LCD Soundsystem is an ensemble band shrouded by a wall of instruments, wires and amps. It’s a sea of middle-aged craft beer-drinkers who remember the 2005 release of the self-titled album LCD Soundsystem and proceeded to burn “Daft Punk Is Playing at My House” onto CDs for loved ones. It’s multi-instrumentalist Nancy Whang at the Hearst Greek Theatre, bathed in a hazy spotlight, mixing the first bars of “You Wanted A Hit” as singer James Murphy emerges onto the stage in his classic black sports jacket for the first time of the night.
In a moment about halfway through the first song, all the lights on the stage went down. As the piece began to crescendo again, red beams shot from the massive disco ball that hung over the musicians, showering the awestruck audience in streaks of light. For all the things LCD Soundsystem usually is, in that moment, the band was just the darkened crowd, the red light, and the music.

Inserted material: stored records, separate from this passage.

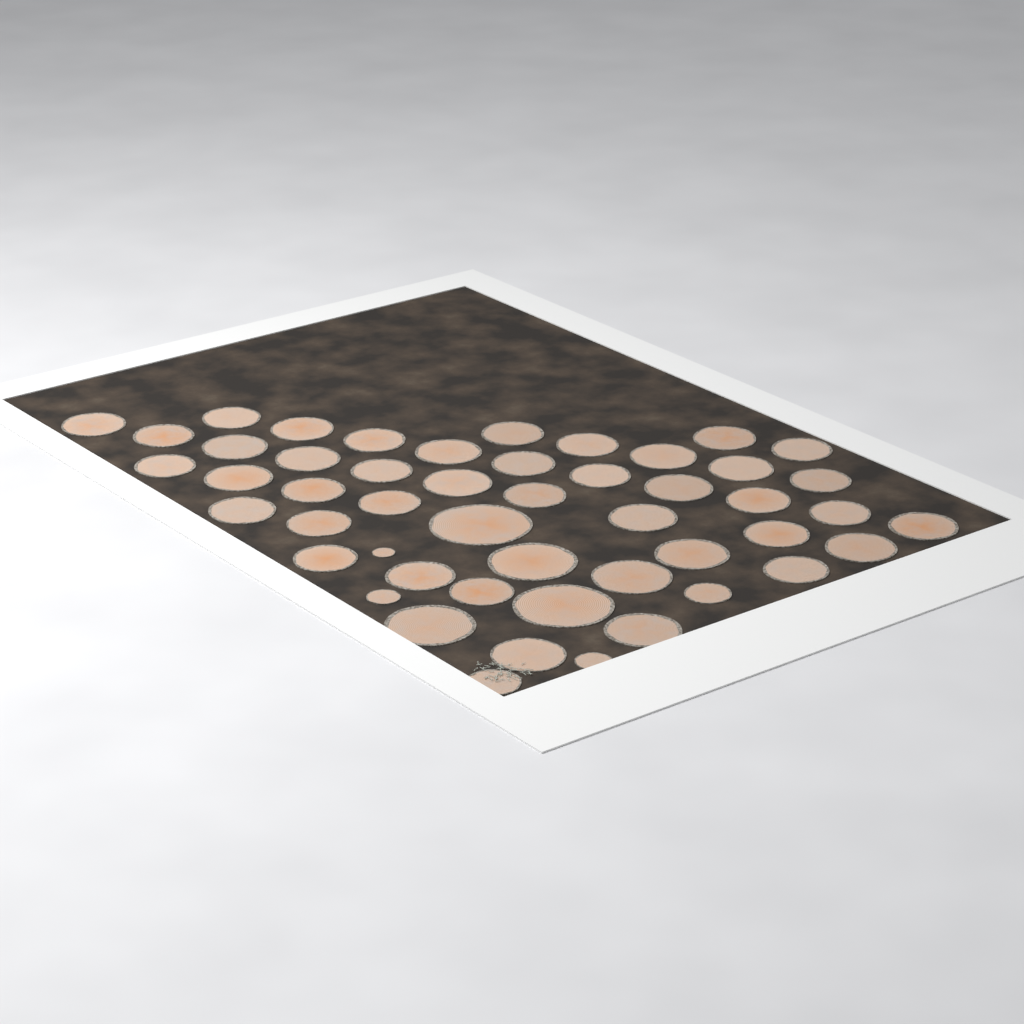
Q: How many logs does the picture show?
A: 50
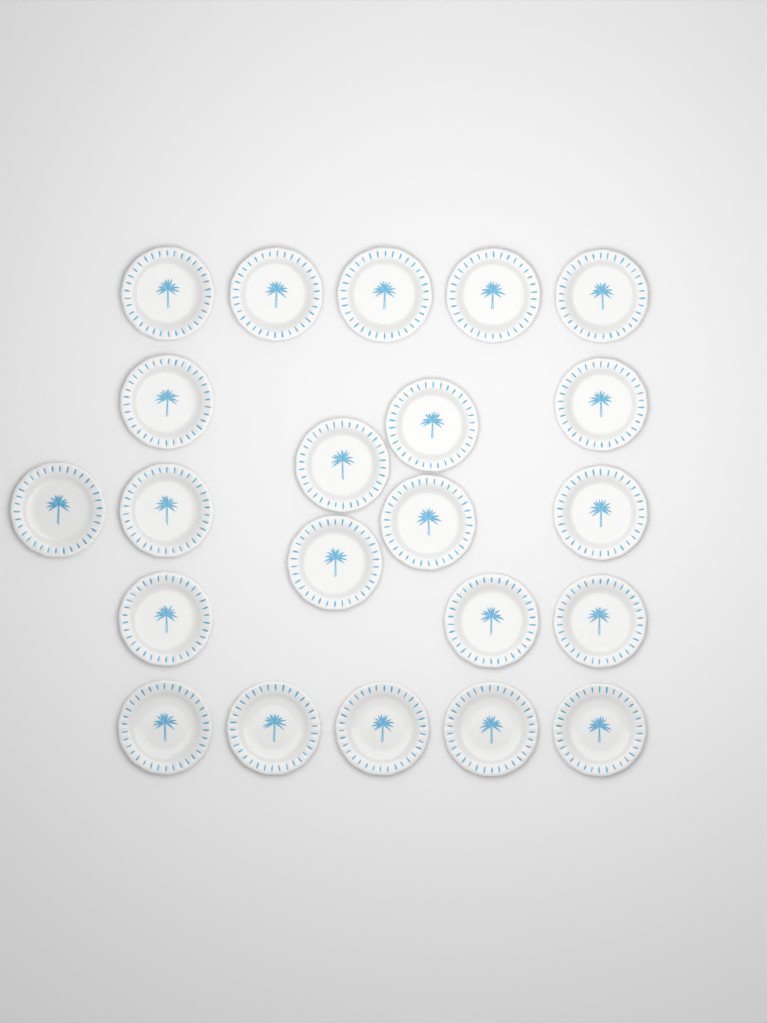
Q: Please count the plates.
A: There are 22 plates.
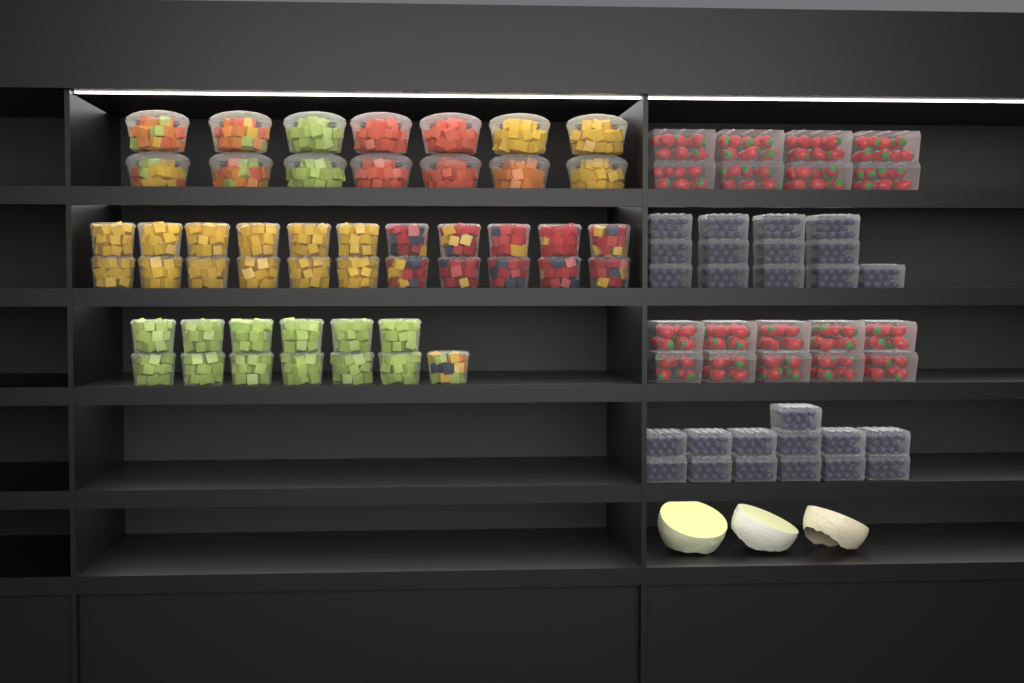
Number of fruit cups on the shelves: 49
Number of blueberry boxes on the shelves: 26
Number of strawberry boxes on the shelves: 18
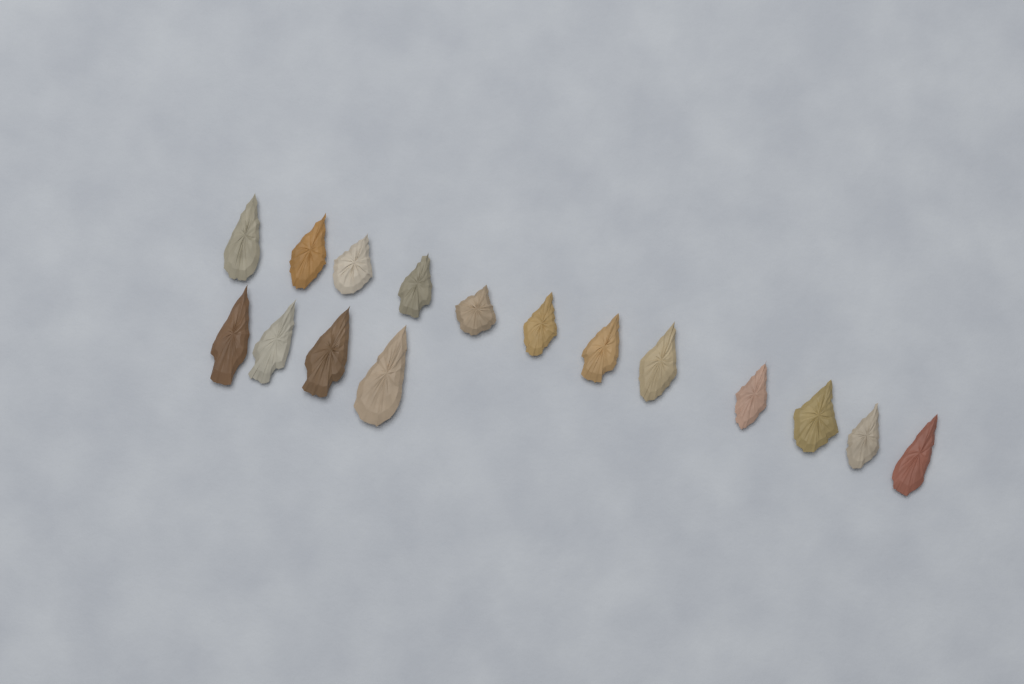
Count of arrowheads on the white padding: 16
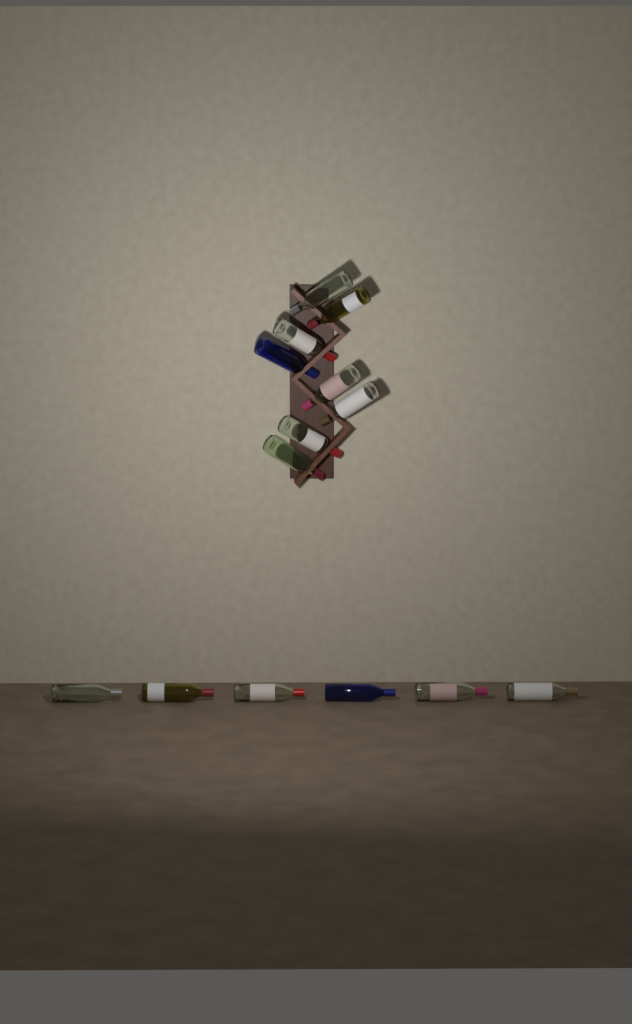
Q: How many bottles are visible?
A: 14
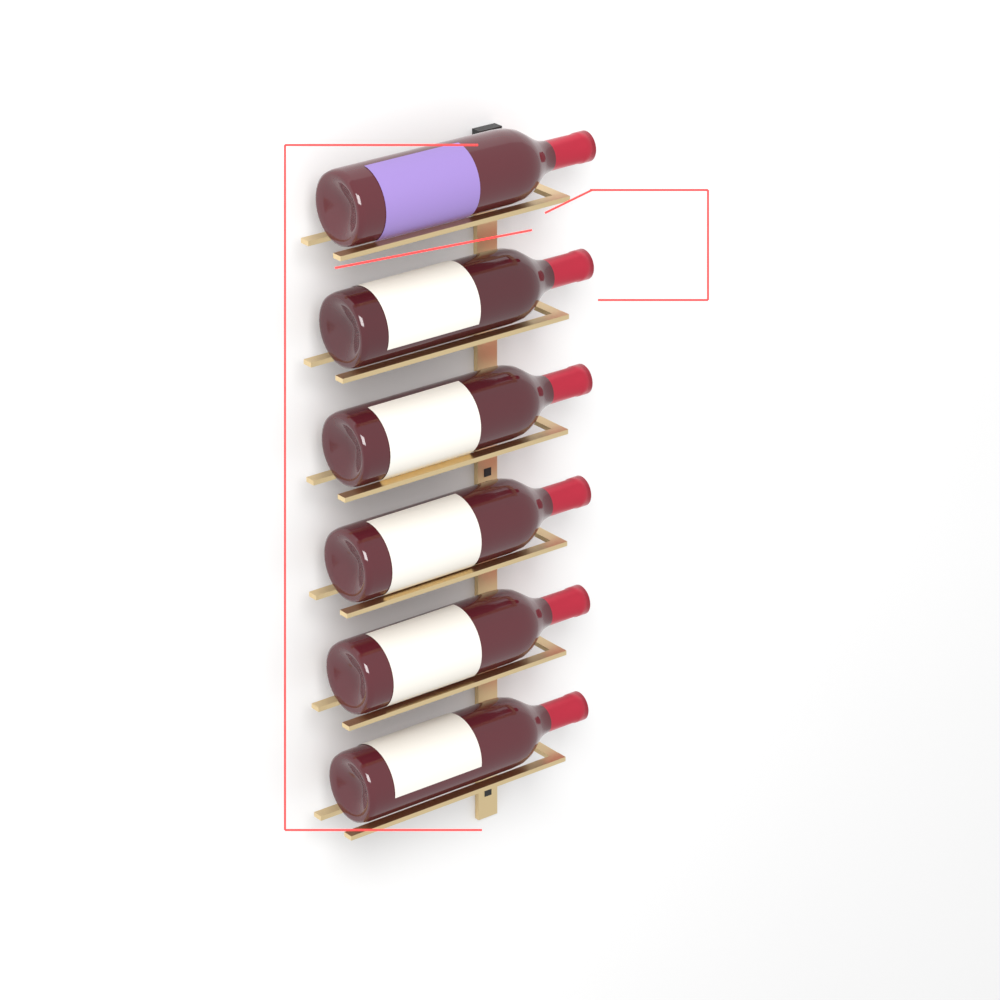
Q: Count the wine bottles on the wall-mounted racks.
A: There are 6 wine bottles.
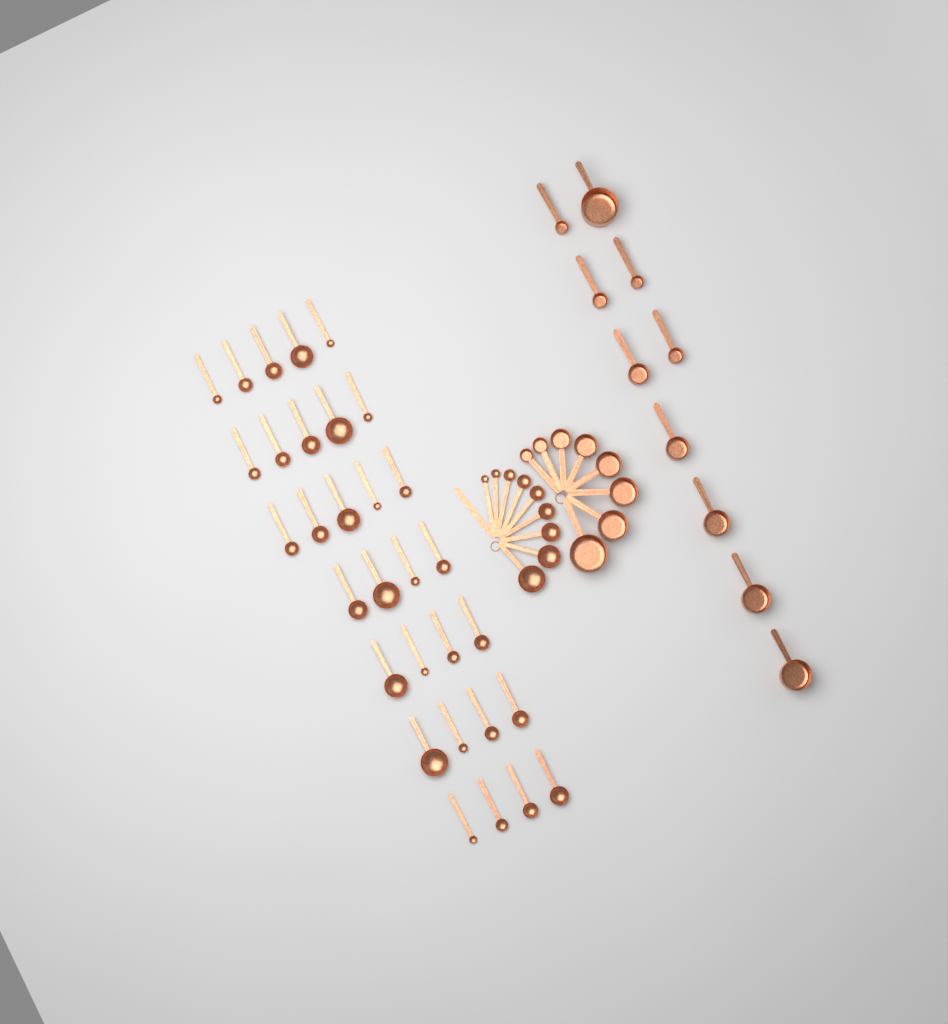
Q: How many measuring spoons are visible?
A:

At the Greek Theatre that night, Murphy and his band broke the Berkeley amphitheater away from reality. During the two-hour set, the audience became completely entranced by Murphy’s synths and amps — dancing the night away under the nearly full moon.
In its live performance, LCD Soundsystem brought new life to its music. Murphy and his band sang every lyric to every song — there wasn’t a single moment of stale recorded vocals. In his recorded music, Murphy’s voice is typically a little flat; he uses his vocals as another instrument that’s rarely the focal point of his work. In his live performance of “Tribulations,” his voice shot into every corner of the amphitheater, the audience jiving to every delivered chorus.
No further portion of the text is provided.